Like Ripley in Utah, Valerie Neumann of Kentucky had a similar negative experience interacting with the police. “I feel like they didn’t do their job to protect me and to protect everyone else,” she said. Neumann also feels let down by the Kenton County Prosecutor’s Office, which left her a voicemail to say, “We just cannot process that DNA. We cannot get the funds for that because there are other issues with the case and we can’t use that state money.”

A 2011 National Institute of Justice report titled “The Road Ahead: Unanalyzed Evidence in Sexual Assault Cases” found that among more than 2,000 surveyed police departments:

  • 11 percent did not sends kits for processing due to slow turnaround on the crime lab’s behalf.
  • 15 percent did not send kits for processing because no prosecutor ever requested evidence.
  • 44 percent did not send kits for processing because no suspect was identified.

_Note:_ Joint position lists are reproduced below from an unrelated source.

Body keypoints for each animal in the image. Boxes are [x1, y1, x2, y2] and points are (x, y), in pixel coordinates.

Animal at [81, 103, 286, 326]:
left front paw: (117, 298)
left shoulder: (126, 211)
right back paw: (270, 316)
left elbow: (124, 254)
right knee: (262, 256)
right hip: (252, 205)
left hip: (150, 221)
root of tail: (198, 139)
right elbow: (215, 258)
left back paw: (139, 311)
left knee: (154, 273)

The White House report estimates that one in five women will be raped at some point in their lives, along with about one in 71 men. The report identified some of the highest-risk groups as multiracial women (33.5 percent, National Intimate Partner and Sexual Violence Survey), bisexual women (46 percent, CDC), female college students (20 percent, The Campus Sexual Assault Study), and homeless women (13 percent, Journal of General Internal Medicine).